The article states that ice is accumulating in the center of the island. The center is at higher altitude and it stays far below freezing point. The article notes that 40% of the ice cover rarely experiences melting.
Thom Hartmann interviews Dr. Jason Box, who urges caution on a methane meltdown. Although a methane meltdown is high risk, the data does not support it at this time.
From Climate Denial Crock of the Week:
There is indeed reason for concern, and nobody is more concerned than scientists like Dr. Box who follow the issue, and importantly, have children.
Yes, large amounts of methane are frozen in undersea arctic permafrost, and a large release of that powerful greenhouse gas would indeed mean, as Dr. Box famously tweeted two years ago, that we would be “effed”. Indeed, methane seeps have been observed in the arctic ocean, but the area has not been well enough studied to tell how many, over what area, and whether these are new, or background phenomena that have been ongoing for some time.
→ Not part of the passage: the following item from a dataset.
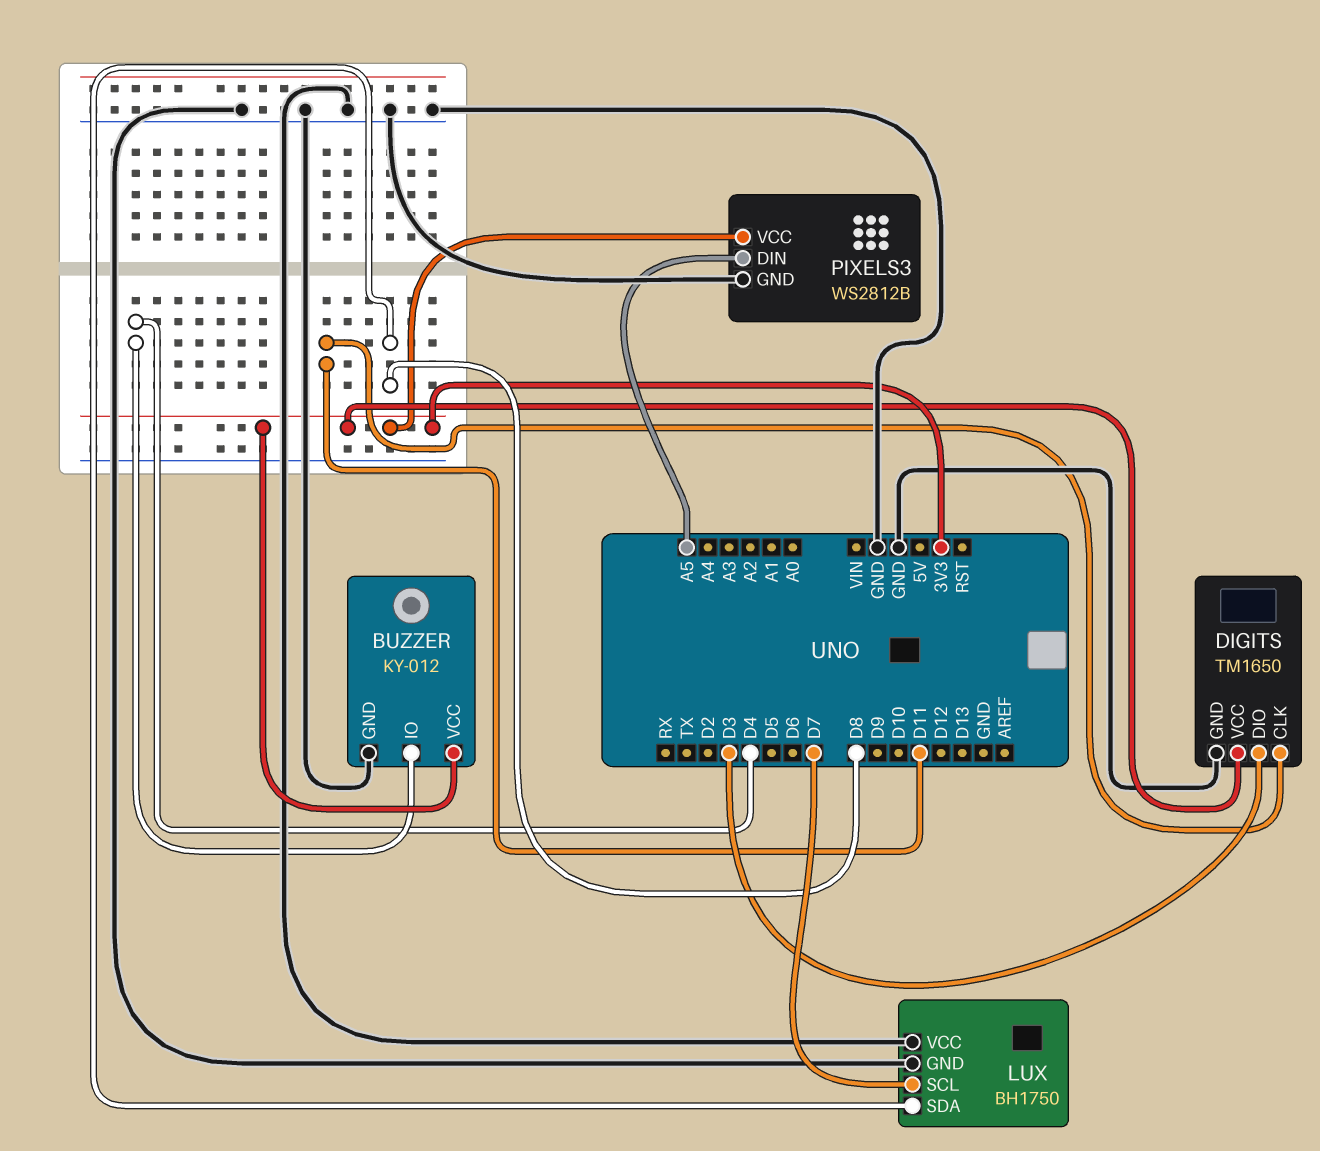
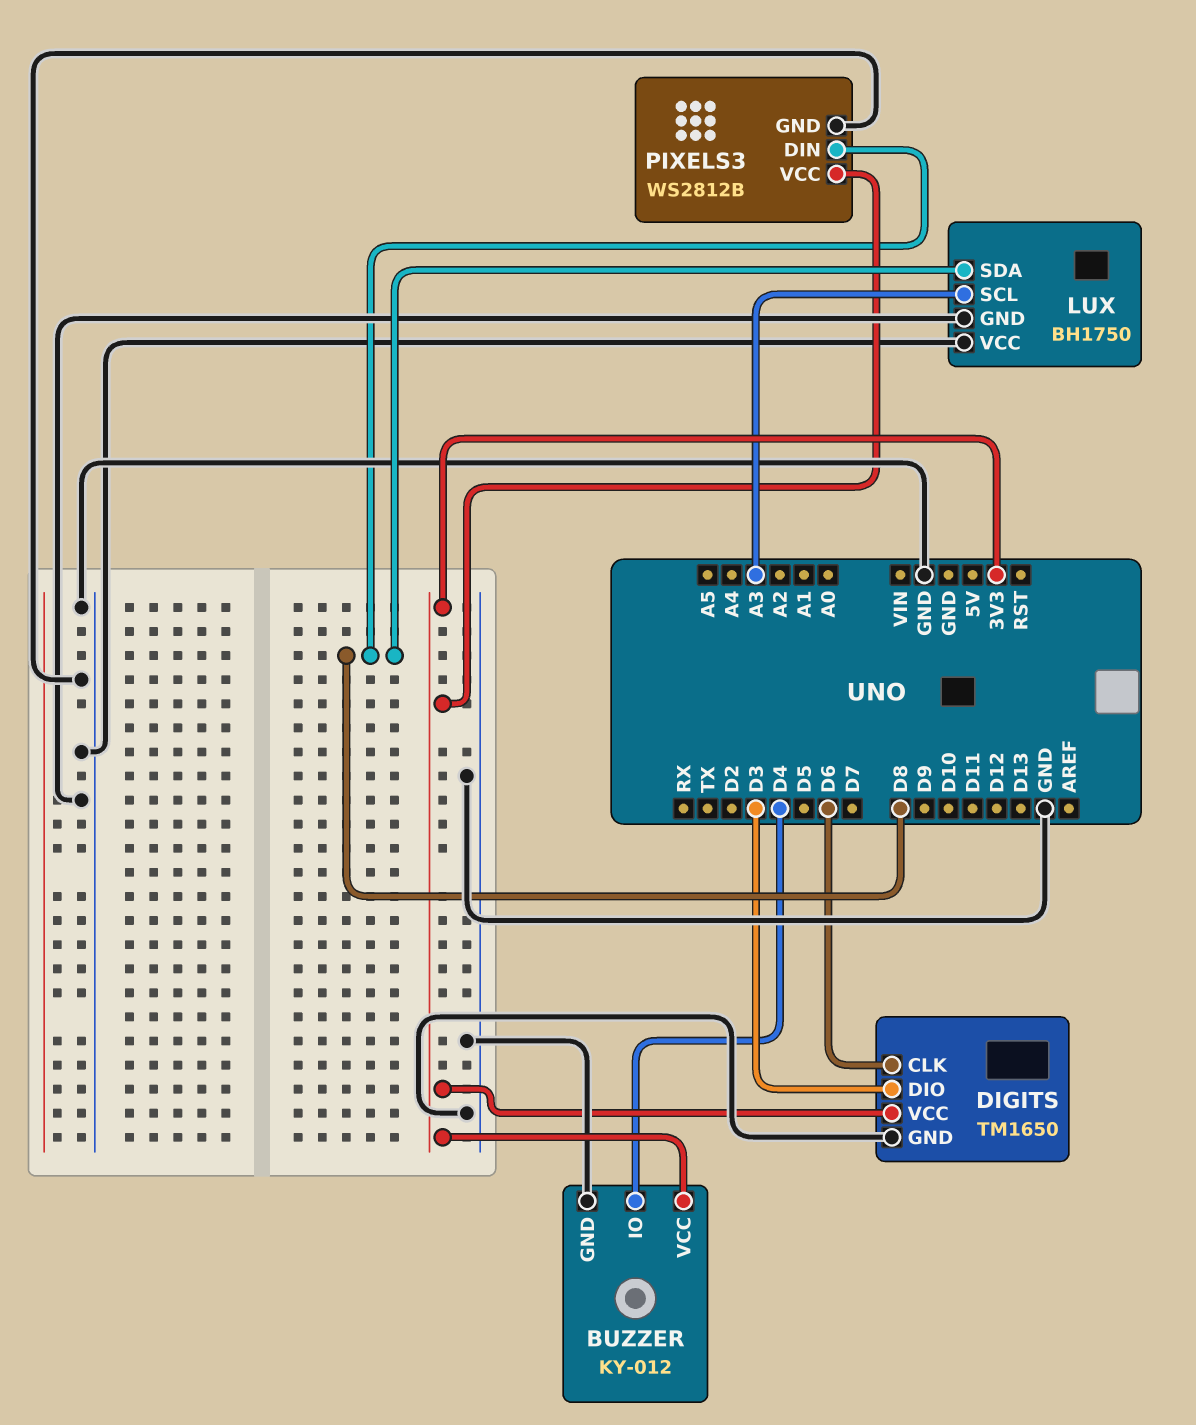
DIGITS pin CLK: D11 -> D6
LUX pin SCL: D7 -> A3
PIXELS3 pin DIN: A5 -> D8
But, data does not show a Methane melt-down currently in progress, despite what you may have seen on various heavy breathing you-tubes and websites from the “imminent human extinction” crowd. Still, the risk is real, and represents a possible global high impact event that needs more study, which it is starting to get, with serious resources being deployed by several Arctic nations, as Dr. Box relates above.